Outside Directors and Outside Corporate Auditors
The 2 outside Directors, Toshiyuki Ogura and Shigeaki Ishikawa, and the 3 outside Corporate Auditors, Hiroshi Kudo, Takao Kitabata and Norimasa Kuroda, have no personal or financial interest in or any other business connection with Marubeni.
Strengthening the Function of Corporate Auditors
In addition to attending meetings of the Board of Directors and receiving reports from Directors on business performance and other important matters, the Corporate Auditors also attend meetings of the Corporate Management Committee and other important meetings.
The President also holds regular meetings with the Corporate Auditors and reports to them on business performance. Other Directors, the Chief Operating Officers and the General Managers of the Corporate Staff Divisions report to the Corporate Auditors each year on business performance.
Establishment of Committees
Marubeni has established various kinds of committees designed to enhance corporate governance. The following is a list of major committees and their respective roles with the general frequency of meetings given in parentheses.
- Investment and Credit Committee (once a week)
Deliberates on projects pending approval. Following internal discussion, the Chairman of the "Investment and Credit Committee" determines those projects to be submitted to the Corporate Management Committee.

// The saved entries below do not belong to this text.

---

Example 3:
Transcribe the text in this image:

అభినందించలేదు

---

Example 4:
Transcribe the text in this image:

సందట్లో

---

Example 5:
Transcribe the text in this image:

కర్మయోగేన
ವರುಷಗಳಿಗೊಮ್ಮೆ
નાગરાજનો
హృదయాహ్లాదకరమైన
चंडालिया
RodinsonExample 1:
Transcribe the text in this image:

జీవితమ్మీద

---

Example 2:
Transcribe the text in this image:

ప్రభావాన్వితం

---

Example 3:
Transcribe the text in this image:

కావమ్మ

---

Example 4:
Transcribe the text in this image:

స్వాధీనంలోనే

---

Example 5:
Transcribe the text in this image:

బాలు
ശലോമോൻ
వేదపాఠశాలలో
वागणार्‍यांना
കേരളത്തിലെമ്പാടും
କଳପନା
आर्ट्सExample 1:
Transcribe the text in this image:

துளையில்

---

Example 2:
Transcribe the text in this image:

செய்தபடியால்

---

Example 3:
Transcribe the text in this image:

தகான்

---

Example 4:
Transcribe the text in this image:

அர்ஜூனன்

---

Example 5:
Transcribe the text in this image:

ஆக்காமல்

- Compliance Committee (twice ayear and additionally as needed)
Provides support and guidance on the development, maintenance and administration of the Marubeni Group's compliance structure, as well as on the practical aspects of compliance as part of business operations.
- Compensation Consultative Committee (as needed)

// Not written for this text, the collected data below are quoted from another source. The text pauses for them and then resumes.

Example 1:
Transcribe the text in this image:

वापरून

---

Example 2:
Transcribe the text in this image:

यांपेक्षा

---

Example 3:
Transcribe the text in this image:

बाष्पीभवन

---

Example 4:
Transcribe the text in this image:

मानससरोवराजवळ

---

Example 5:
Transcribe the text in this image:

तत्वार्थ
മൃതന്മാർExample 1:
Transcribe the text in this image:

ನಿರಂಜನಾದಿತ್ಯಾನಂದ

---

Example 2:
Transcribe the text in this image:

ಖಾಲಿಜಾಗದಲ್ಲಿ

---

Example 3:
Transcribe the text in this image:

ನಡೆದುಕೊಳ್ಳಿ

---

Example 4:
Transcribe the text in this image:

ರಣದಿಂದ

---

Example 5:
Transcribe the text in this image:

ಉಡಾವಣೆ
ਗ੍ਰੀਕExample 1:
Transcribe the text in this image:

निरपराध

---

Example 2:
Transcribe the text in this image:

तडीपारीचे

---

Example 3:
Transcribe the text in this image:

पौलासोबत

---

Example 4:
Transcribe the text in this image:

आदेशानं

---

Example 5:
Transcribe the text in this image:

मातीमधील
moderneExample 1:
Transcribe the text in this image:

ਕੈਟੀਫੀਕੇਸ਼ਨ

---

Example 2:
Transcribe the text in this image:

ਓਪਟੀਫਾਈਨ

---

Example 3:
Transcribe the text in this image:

With consultation from the President, deliberates and reports on the overall treatment of executives, including their remuneration, rewards and penalties.
- CSR & Environment Committee (as needed)
Discusses and reports on the Marubeni Group's CSR and global environment conservation activities, as well as on the basic policies related to these activities.
- Internal Control Committee (as needed)
Confirms and reviews the development and operation of Marubeni's basic policy on internal control as required under the Companies Act and prepares proposed revisions; develops, operates and evaluates the effectiveness of systems for internal control related to financial reporting as per the Financial Instruments and Exchange Act and prepares draft internal control reports.
- Disclosure Committee (4 times a year and additionally as needed)
Drafts general principles and basic policies regarding disclosure; develops and maintains internal systems concerning legal disclosure and timely disclosure.
Remuneration Provided to Directors and Auditors
The remuneration for the 13 Directors in fiscal 2010 amounted to 779 million yen and the remuneration for the 6 Corporate Auditors (including the Corporate Auditor who retired from the position in June 2010) was 104 million yen. No non-monetary forms of remuneration were made.